Virat Kohli is touted as the next big thing in Indian cricket. So naturally, a lot was expected from the right-hander in the recently concluded ODI series against South Africa, but Team India’s terrible failure proved once again that they have huge flaws when they tour abroad. Kohli – India’s in-form batsman managed to score just 31 runs in the first two ODIs, as a team that had won six consecutive ODI titles in 2013, was routed by South Africa. Thus, everybody looked forward to the likes of Test specialists like Cheteshwar Pujara and Zaheer Khan to salvage some pride for the Indian team in the two-match Test series.
But then Virat Kohli is a fighter. He is one of those rare champions who would take their game to the next level, when there is enormous pressure on the team. On the first day of the first Test match at Johannesburg, he showed everyone who categorised him as an ‘ODI specialist’, as to what he was capable of.
Kohli came in to bat when India had lost two wickets for just 24 runs. South Africa’s two top seamers – Dale Steyn and Morne Morkel - were trying their best to intimidate the Indian top order. That’s when Virat Kohli walked in. He was up for the challenge.

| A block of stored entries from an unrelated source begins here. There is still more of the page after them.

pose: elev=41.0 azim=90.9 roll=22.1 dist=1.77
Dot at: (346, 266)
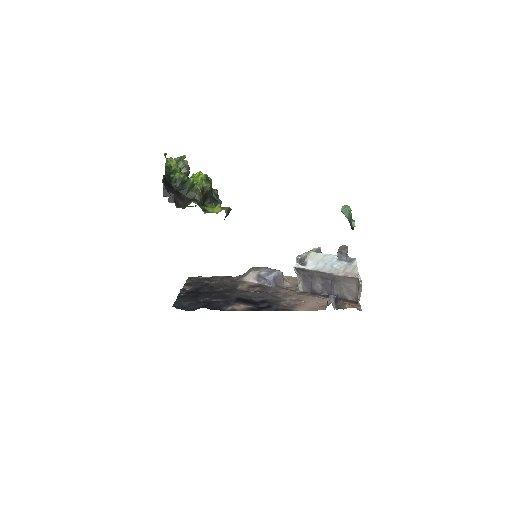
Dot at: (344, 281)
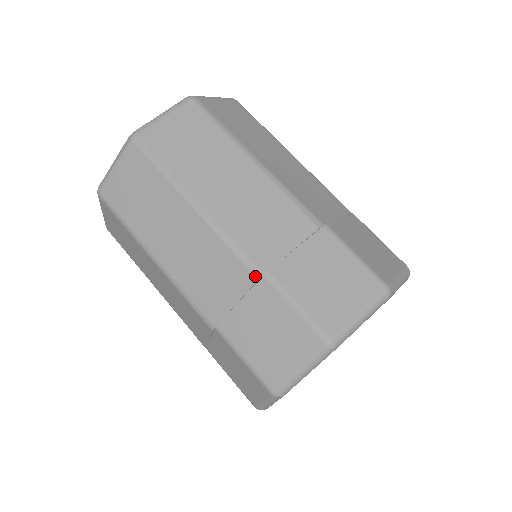
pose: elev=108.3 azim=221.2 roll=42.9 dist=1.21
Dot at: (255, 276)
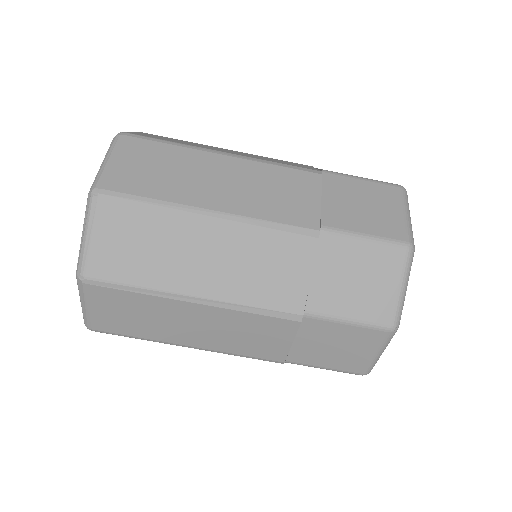
Dot at: (297, 321)
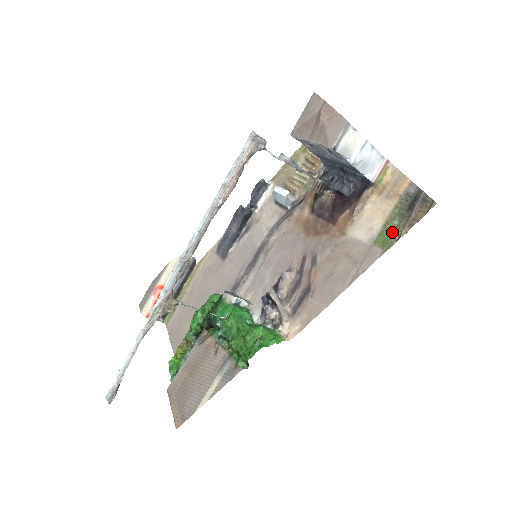
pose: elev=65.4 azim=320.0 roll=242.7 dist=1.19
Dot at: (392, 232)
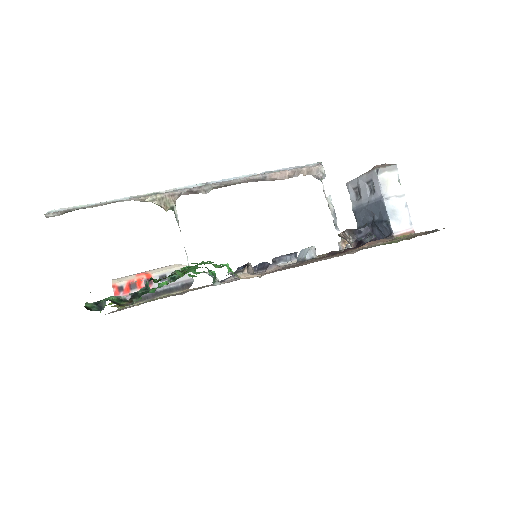
Dot at: (395, 241)
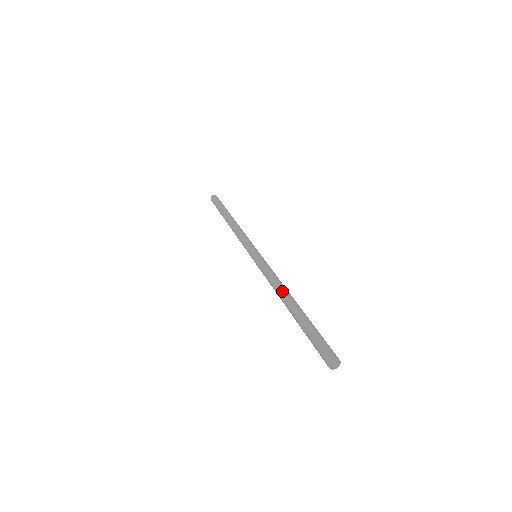
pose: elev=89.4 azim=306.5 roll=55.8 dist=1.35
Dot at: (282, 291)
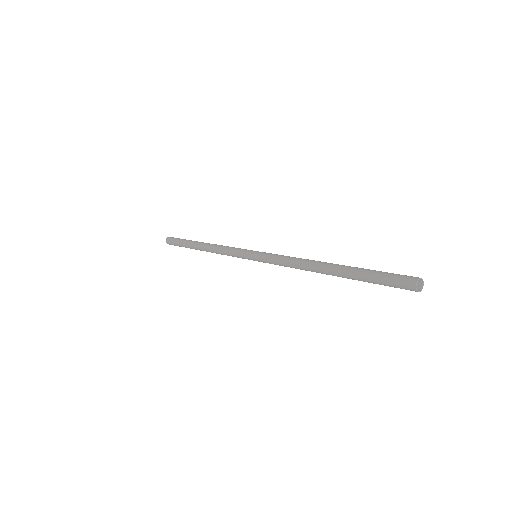
Dot at: (312, 262)
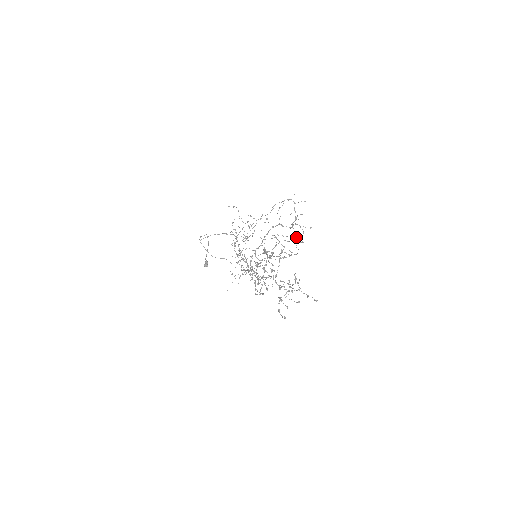
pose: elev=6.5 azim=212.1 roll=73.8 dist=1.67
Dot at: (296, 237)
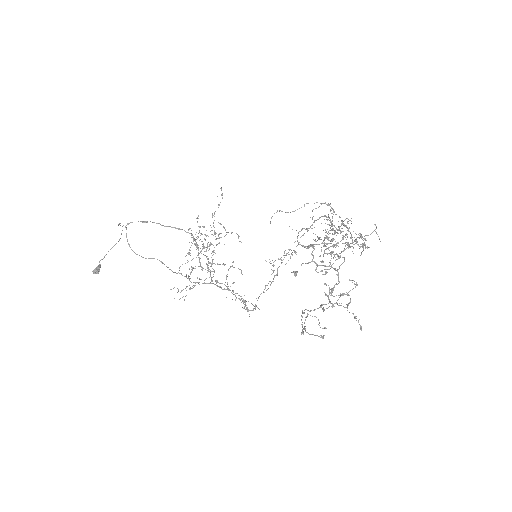
Dot at: (352, 239)
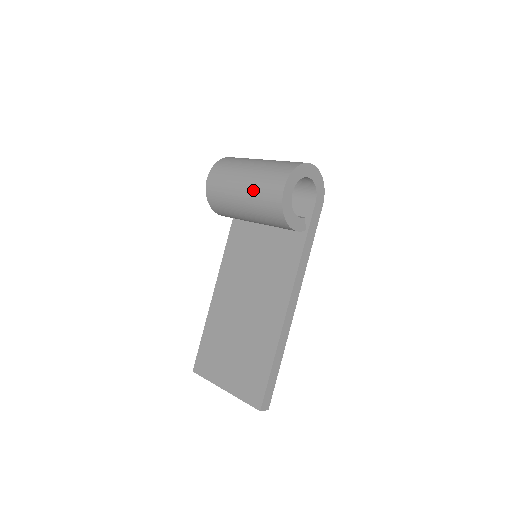
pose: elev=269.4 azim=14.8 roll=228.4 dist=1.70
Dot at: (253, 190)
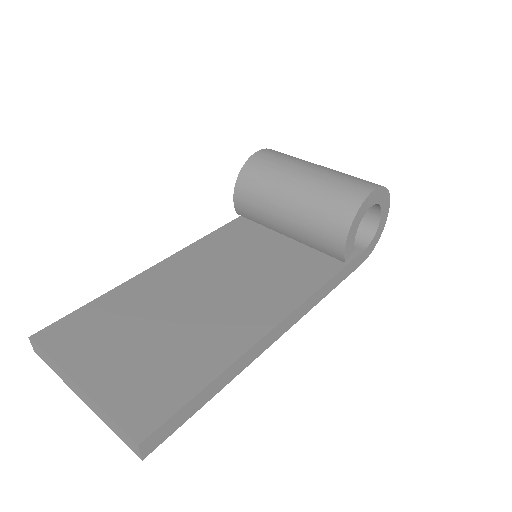
Dot at: (326, 177)
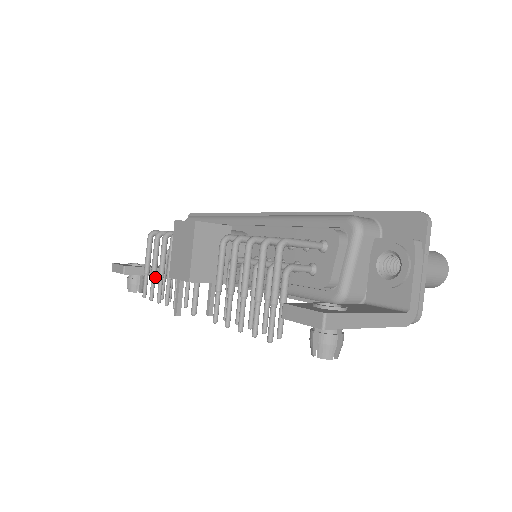
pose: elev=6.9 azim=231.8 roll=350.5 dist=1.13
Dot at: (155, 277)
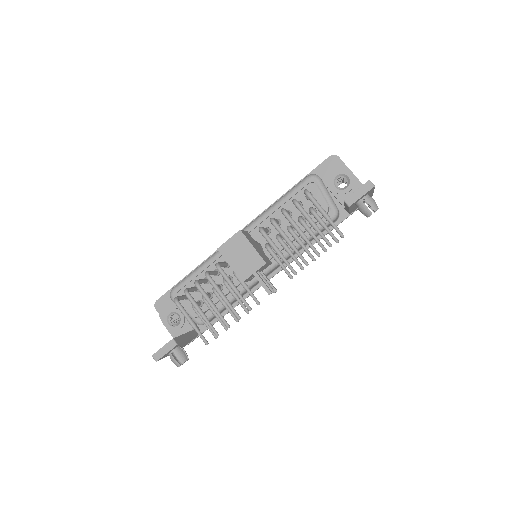
Dot at: (207, 320)
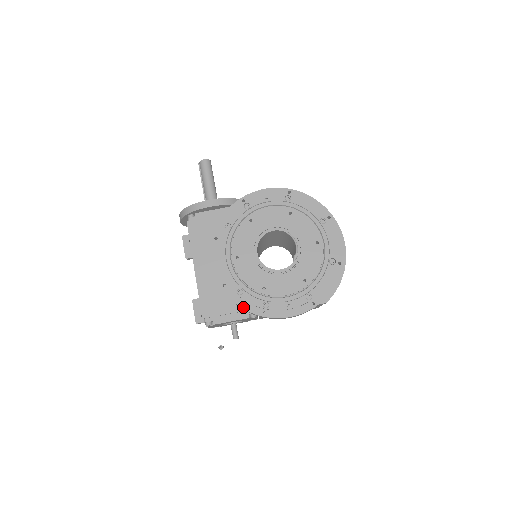
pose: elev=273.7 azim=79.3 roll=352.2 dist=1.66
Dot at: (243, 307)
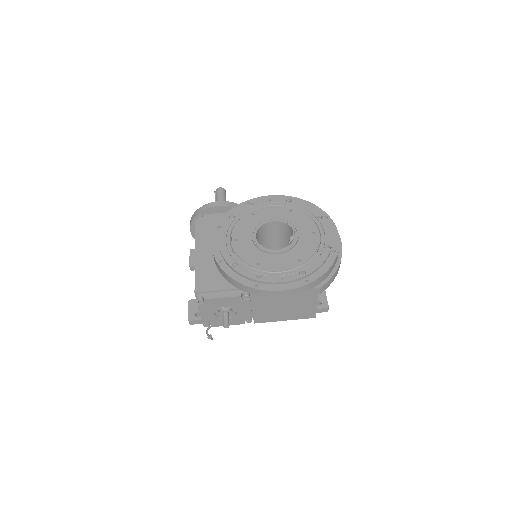
Dot at: (236, 279)
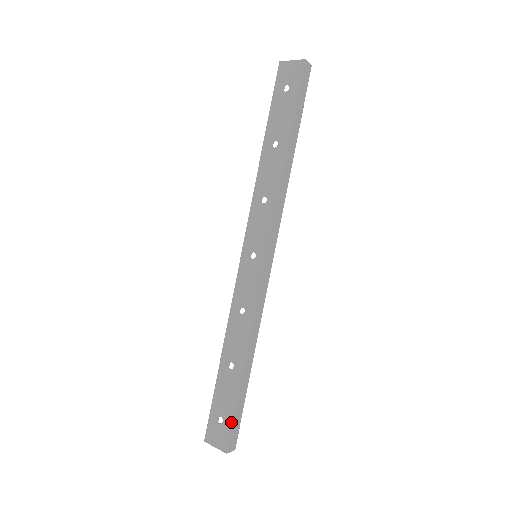
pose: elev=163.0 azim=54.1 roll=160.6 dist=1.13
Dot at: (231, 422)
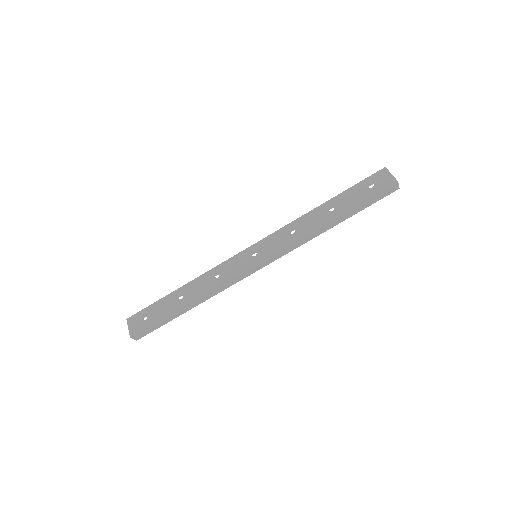
Dot at: (149, 324)
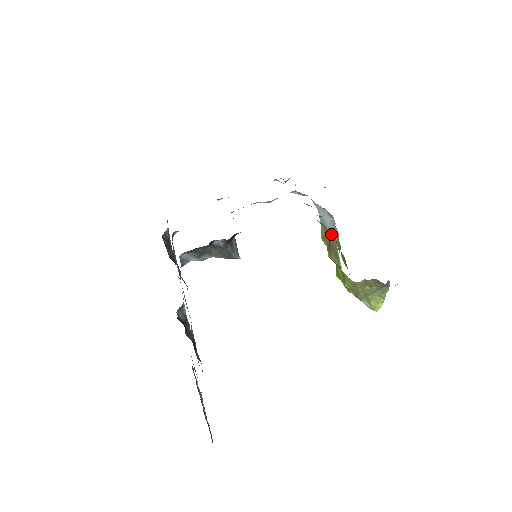
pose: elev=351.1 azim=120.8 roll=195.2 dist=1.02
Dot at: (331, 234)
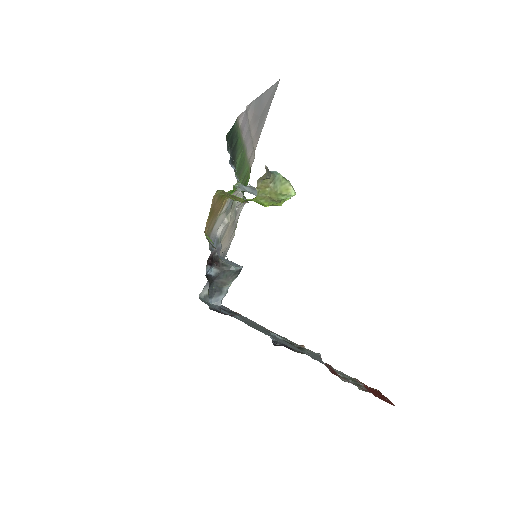
Dot at: (223, 192)
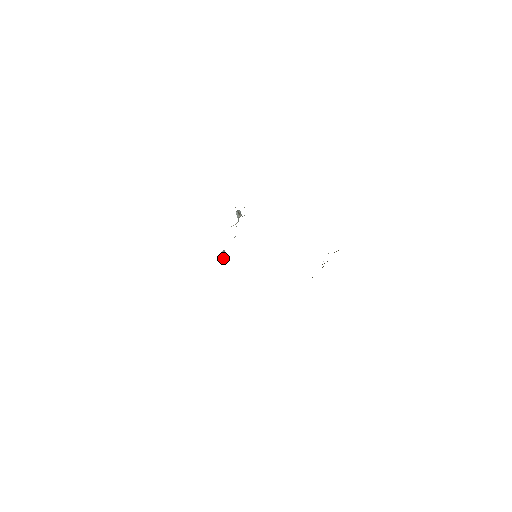
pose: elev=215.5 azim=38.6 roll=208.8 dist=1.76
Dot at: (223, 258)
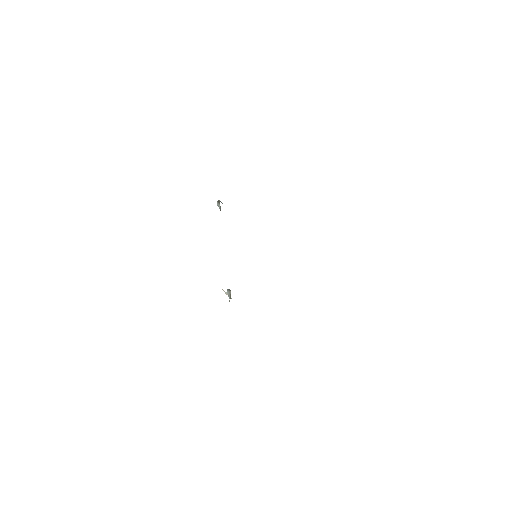
Dot at: (229, 297)
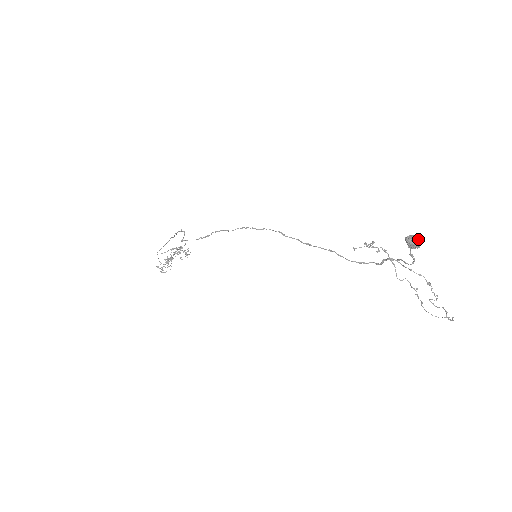
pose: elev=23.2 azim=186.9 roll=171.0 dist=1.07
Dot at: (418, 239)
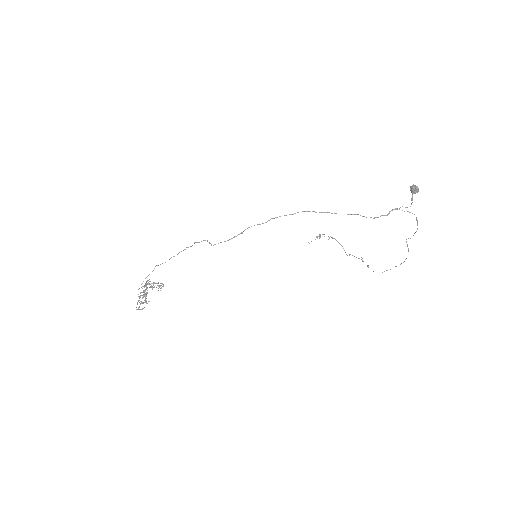
Dot at: (416, 187)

Before he had come to the crease, Indian batsmen were seen ducking to bouncers and most of the shots they played were off the backfoot. But once Kohli walked in, the same deliveries which were being seen off to the keeper, were slapped towards square leg for boundaries. Whenever the seamers went too full and slightly loose, Kohli drove with extreme conviction, as if it was a turf from the sub-continent where he is used to hitting big knocks.
Occasionally, he misjudged the length of a ball, but whenever he went for his strokes, they came from the middle of his bat and it was a pleasant sight to see a young Indian batsman hammering a quality pace attack on the same ground where India lost the first ODI match by 141 runs.
There has been this frequent talk about how the Indian team will cope without the likes of Sachin Tendukar, Rahul Dravid, VVS Laxman and Sourav Ganguly. The speculations will continue, but the likeability factor about Kohli is that he is making sure he proves himself all across the world against all kind of oppositions.
Many also believe that Kohli is the right man to fill Tendulkar’s shoes. Well, to that I must say, those are massive shoes to fill. Kohli grew up idolising the Little Master, and his determination clearly shows he has learnt the habit of putting a prize on his wicket from Tendulkar himself.
There will never be another Sachin Tendulkar, in fact, nobody would even get close to his aura and those unmatchable records of the Master Blaster. But one thing is for sure, we all like to see Kohli bat, and while he is there, Indian cricket seems to be in safe hands. The Proteas might have realised it by now, that there is a man in the current Indian squad, who is determined to make his skipper, his team and even Tendulkar proud with those gutsy knocks. The incredible century at Johannesburg on December 18, 2013, was another perfect example of it.